I haven't played the Wild, the Innocent and the E-Street Shuffle for years. I only have it on vinyl. "Rosalita" drifts into my head as I finesse the Volvo into traffic on the Pasadena Freeway. I don't remember all of the words, just "Some day we'll look back on this and laugh and it will all seem funny."

Thursday, February 19, 2009

Your Memory May Vary


Your Memory May Vary
Fair Disclosure: Photo illustration of LM, Kaz, Mari and Steve has been cropped because a wardrobe malfunction caused sweater to ride up and reveal an unattractive sliver of stomach. Had it been someone else in the photo, I wouldn't have bothered.

I am warned and blew off as exaggeration, that it might take three hours on a Friday afternoon to reach Redlands from L.A. for the Johnston College 40th Anniversary reunion. It takes three and a half. The rain pounds and then there are clear stretches and the snow clad San Bernardinos explode the vista, the CALIFORNIA that inspired vintage citrus crate labels. West Covina. Fontana. Colton. Center of Industry. Hub of Progress. A double rainbow against the densely gray sky, a halo to drive-thrus and mini-malls and abandoned factories seems a good omen.

* **Recorded information**
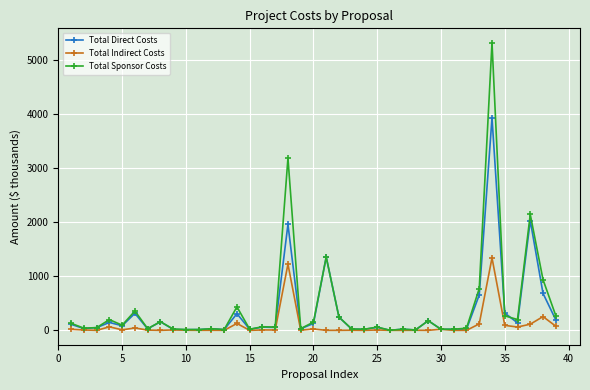

What are all the series names shown in the legend?

Total Direct Costs, Total Indirect Costs, Total Sponsor Costs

* **Questions to answer**
**1.** Rewrite the paragraph of the post that begins "I am warned and blew off" in a shorter form, keeping its main facts.
**2.** Based on the post, decide whether each statement is true, answering yes or no and quoting the words that settle it.
(a) The writer owns the album only on vinyl.
(b) The drive to Redlands took three hours.
(c) The writer remembers all the words of "Rosalita."
The lines have no connection to the post.

* **Solutions below**
**1.** The writer dismissed as exaggeration a warning that driving from L.A. to Redlands on a Friday afternoon for the Johnston College 40th Anniversary reunion might take three hours; it took three and a half. Heavy rain alternated with clear stretches, and the snow-covered San Bernardinos dominated the view. The route passed West Covina, Fontana and Colton, and a double rainbow above drive-thrus, mini-malls and abandoned factories seemed a good omen.

**2.**
(a) Yes: "I only have it on vinyl."
(b) No: "It takes three and a half."
(c) No: "I don't remember all of the words"